Эта интерпретация помогает также понять смысл подчеркнутых цитат и реминисценций из 64 стихотворения Катулла в IV эклоге. Знаменитый рефрен currite ducentes subtegmina, currite fusi повторен у Вергилия почти буквально. Предыдущие 15 строк эклоги представляют из себя своего рода катулловский центон (‘priscae vestigia fraudis’, ‘temptare Thetim ratibus’, ‘et altera quae vehat Argo dilectos heroas’, ‘nautica pinus’ и т. д.). «Эпиталамий Пелея и Фетиды», во всяком случае, в своей рамочной части – это прежде всего рассказ о чудесном сближении мира богов и людей, возможном только в те блаженные героические времена, когда люди были достойны любви богов, и боги запросто участвовали в домашней жизни лучших из них. Теперь же, заключает Катулл, в наши испорченные времена, боги уже не удостаивают нам показываться.

Начало IV эклоги как бы переворачивает эти жалобы: младенец будет причастен жизни богов, «он увидит их, и они его увидят». Пелей у Катулла (и традиционно в греческой поэзии, еще у Гомера и Пиндара) – наилучший пример этой когда-то существовавшей близости богов и смертных. Он взял в жены богиню с согласия Зевса, и небожители пировали на его свадьбе. Нам представляется, что именно это имеет в виду Вергилий, говоря в конце поэмы о «ложе богини и трапезе бога».
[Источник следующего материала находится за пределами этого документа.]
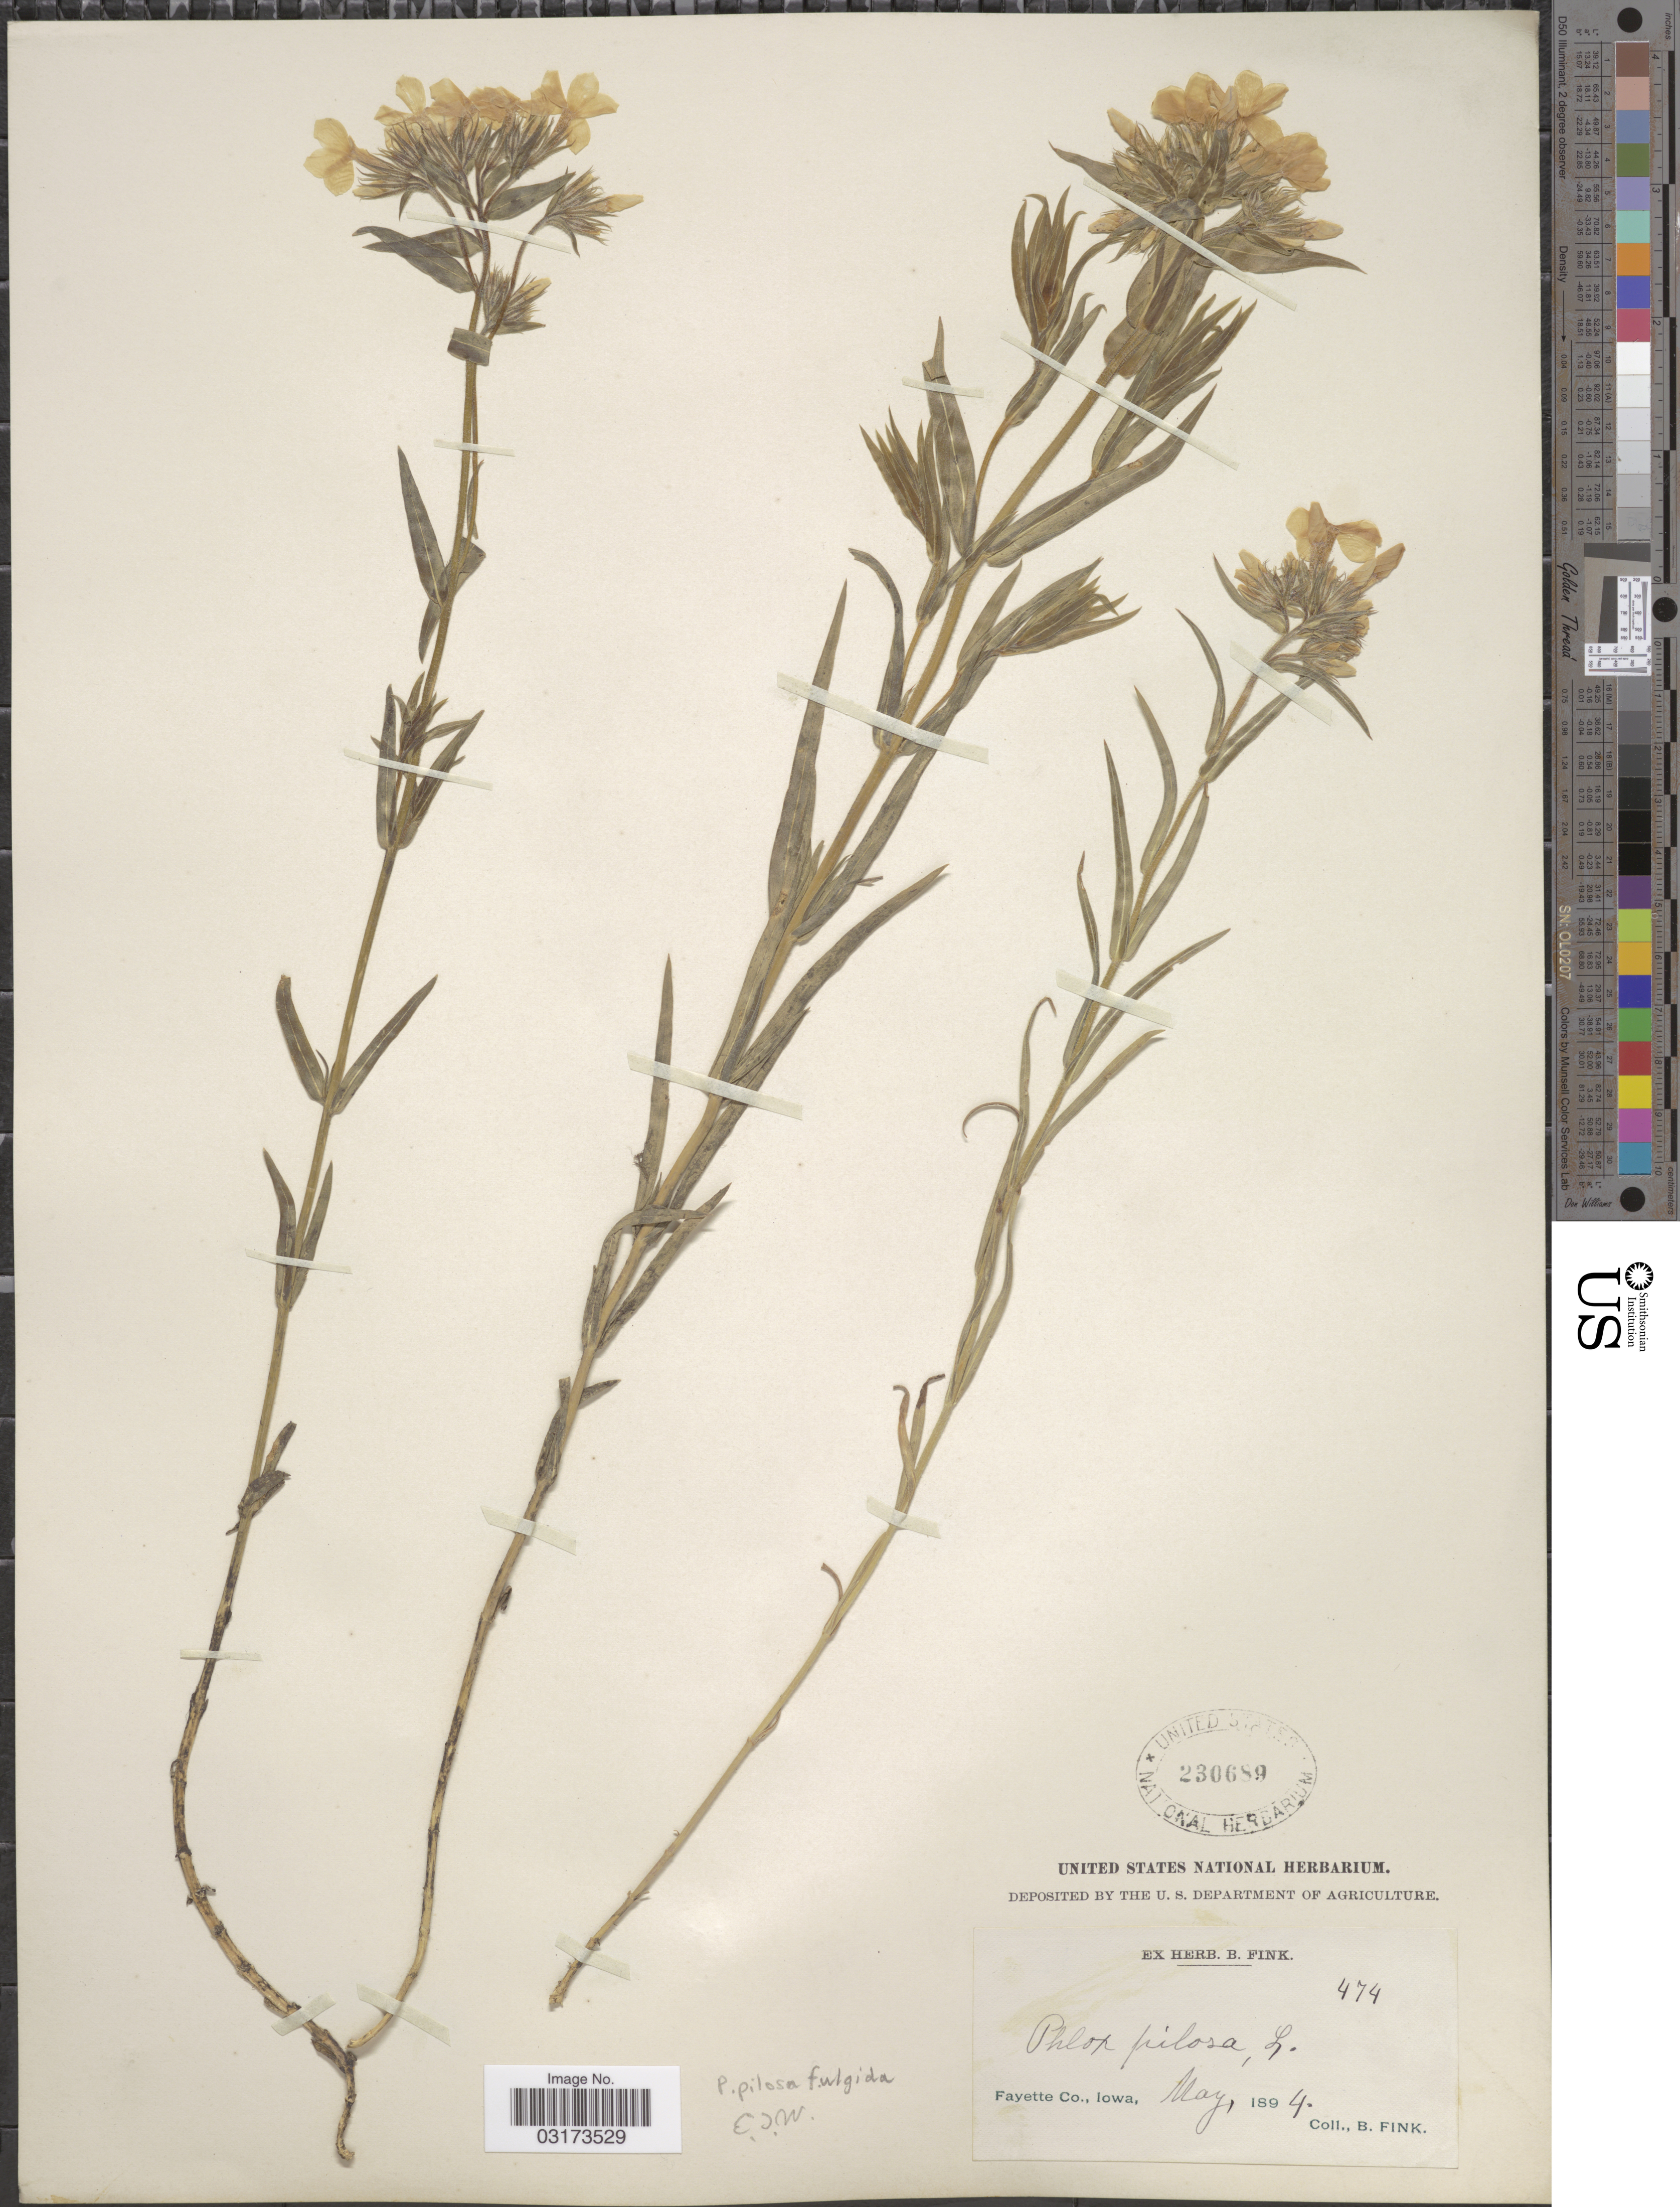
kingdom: Plantae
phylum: Tracheophyta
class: Magnoliopsida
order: Ericales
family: Polemoniaceae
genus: Phlox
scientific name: Phlox pilosa subsp. fulgida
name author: (Wherry) Wherry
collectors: B. Fink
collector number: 474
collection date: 1894-05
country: United States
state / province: Iowa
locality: Fayette Co.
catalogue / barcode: US 230689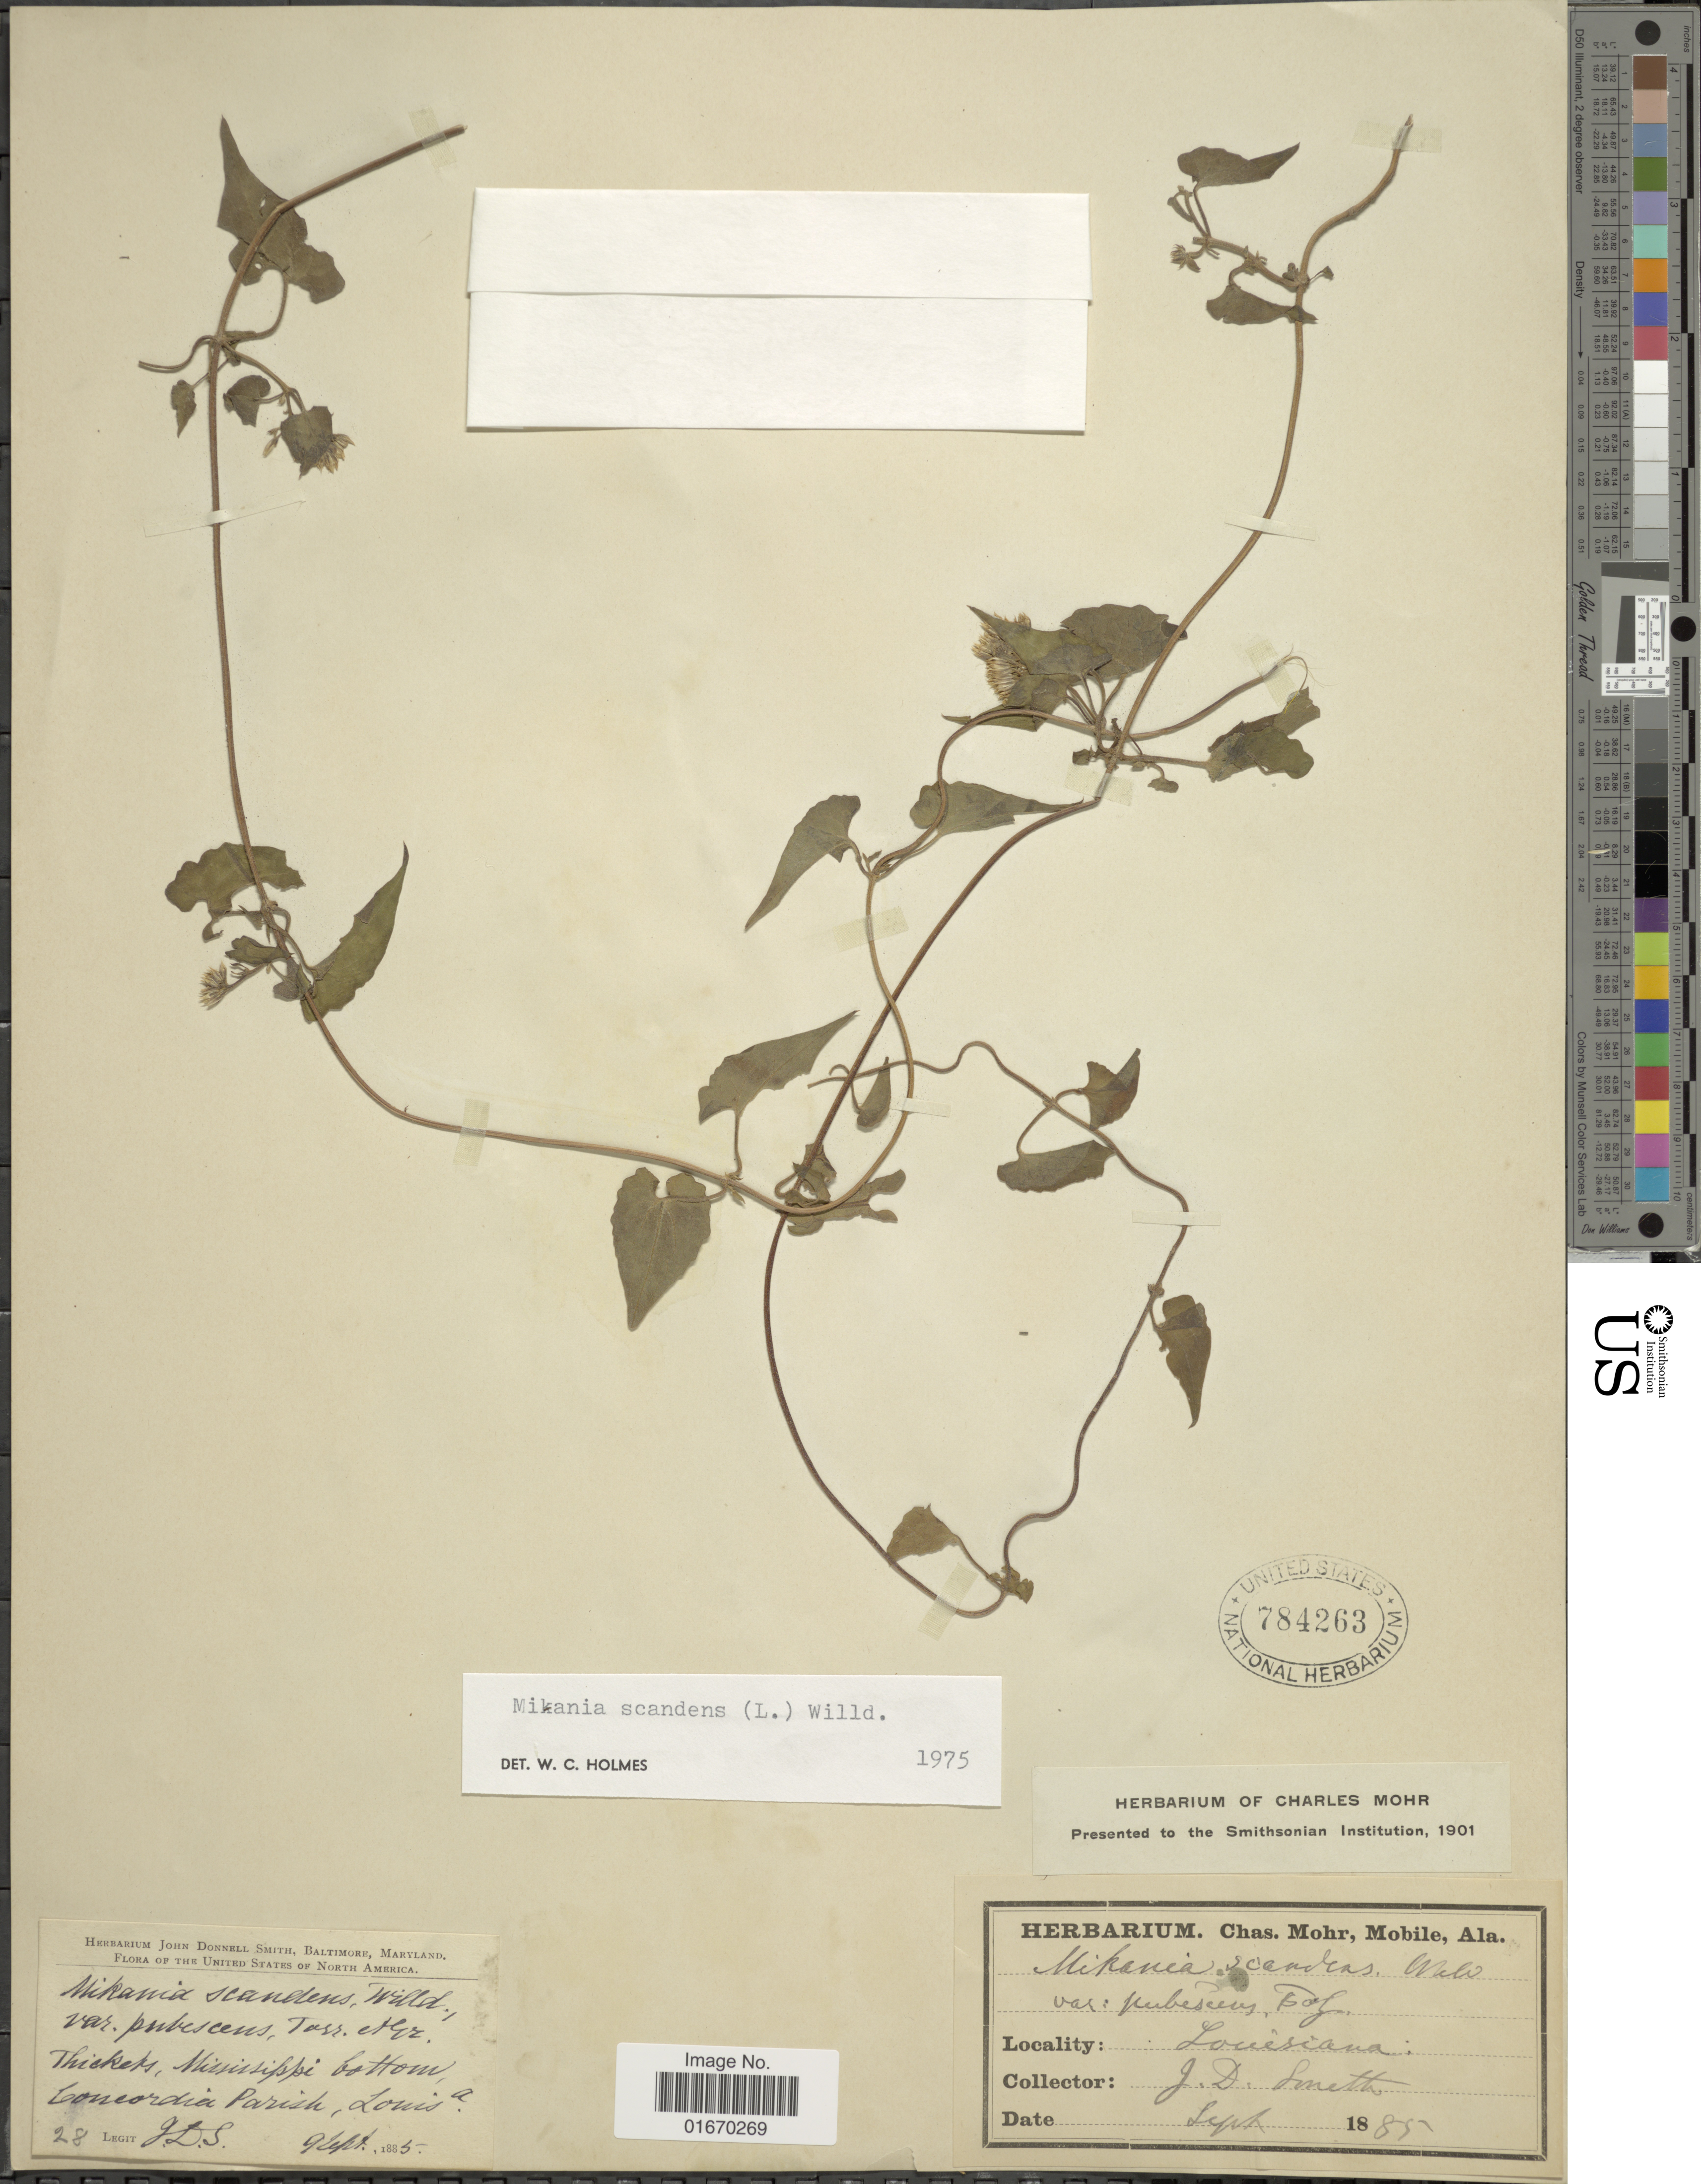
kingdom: Plantae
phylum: Tracheophyta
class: Magnoliopsida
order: Asterales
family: Asteraceae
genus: Mikania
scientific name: Mikania scandens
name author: (L.) Willd.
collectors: J. Donnell Smith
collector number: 28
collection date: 1885-09-09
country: United States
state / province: Louisiana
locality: Mississippi bottom, Concordia Parish, Louisa.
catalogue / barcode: US 784263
Неудивительно, что Вергилий строит поэму, посвященную Поллиону, на узнаваемом катулловском образце. Ведь Поллион, по возрасту стоящий как раз посередине между Катуллом и Вергилием, был в ранней молодости лично знаком с первым. Это знакомство лестным для Поллиона образом отразилось в 12 стихотворении Катулла. Можно думать, что Поллион этим гордился.

Таким образом, IV эклога не просто условно посвящена Поллиону в первых (возможно, добавленных позже) трех строках, но и связана с идеей его консульского года всем своим замыслом. Тем менее вероятным становится предположение, что одновременно она является поздравлением другому покровителю (хотя бы и самому Октавиану) по совсем иному поводу.